Comments are due March 27, replies April 7 in FCC docket 13-75 on a petition for reconsideration of the 911 reliability order’s requirements regarding “diversity audits of critical 911 circuits,” said a Public Safety Bureau public notice Friday (http://bit.ly/1fxpqtb). Intrado seeks guidance that providers “may take reasonable alternative measures to meet the Commission’s standards in lieu of implementing any of the best practices adopted by the Order,” the notice said, quoting the company’s filing: “This would include confirming that Providers may take reasonable alternative measures instead of conducting Diversity Audits, Tagging Critical 911 Circuits, or auditing Monitoring Links."

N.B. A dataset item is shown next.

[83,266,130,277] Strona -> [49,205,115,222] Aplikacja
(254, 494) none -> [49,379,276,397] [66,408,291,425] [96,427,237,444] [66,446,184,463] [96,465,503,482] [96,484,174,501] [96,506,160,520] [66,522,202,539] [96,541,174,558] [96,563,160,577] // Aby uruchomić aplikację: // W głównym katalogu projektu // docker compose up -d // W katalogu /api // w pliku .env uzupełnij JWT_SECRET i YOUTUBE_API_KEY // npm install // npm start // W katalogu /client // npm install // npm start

The FCC should create an “Upgrade Fund” to facilitate widespread fiber investment in schools and libraries, the New America Foundation’s Open Technology Institute told a Wireline Bureau official March 7, according to an ex parte letter posted Thursday (http://bit.ly/1gfooCc). Robust fiber investments will ultimately lead to a “better and more efficient E-rate program,” as fiber connectivity will “soon be a necessity in the world of digitally-driven learning.” A fiber infrastructure will allow the technology “to scale along with school and library needs,” New America said. Data collection processes within the E-rate program can be enhanced to support integration with other data sets such as those maintained by the National Center for Education Statistics, the filing said. The group also urged the FCC to make the data available to researchers and the public more broadly.

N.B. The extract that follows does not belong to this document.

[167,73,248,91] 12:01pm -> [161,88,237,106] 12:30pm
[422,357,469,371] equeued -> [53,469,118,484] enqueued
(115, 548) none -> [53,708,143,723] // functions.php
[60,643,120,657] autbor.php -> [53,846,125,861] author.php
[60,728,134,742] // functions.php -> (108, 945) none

A proposed service-based IP transition experiment would focus on helping the elderly embrace modern technology. The proposal by Santel Communications Cooperative in Mitchell, S.D., would bring new technologies to the elderly “in a way that is educational, comfortable, and valuable for the individuals we serve,” said the proposal, filed Wednesday (http://bit.ly/1fusLt3). The program would have “young, tech-savvy instructors reach out to elderly populations within the environments in which the elderly are comfortable,” Santel said. “We will approach the communications chasm on two fronts: first, addressing discomfort with devices; and second, teaching individuals how to use these new communications Internet Protocol technology tools to enrich their connection with their friends and loved ones.”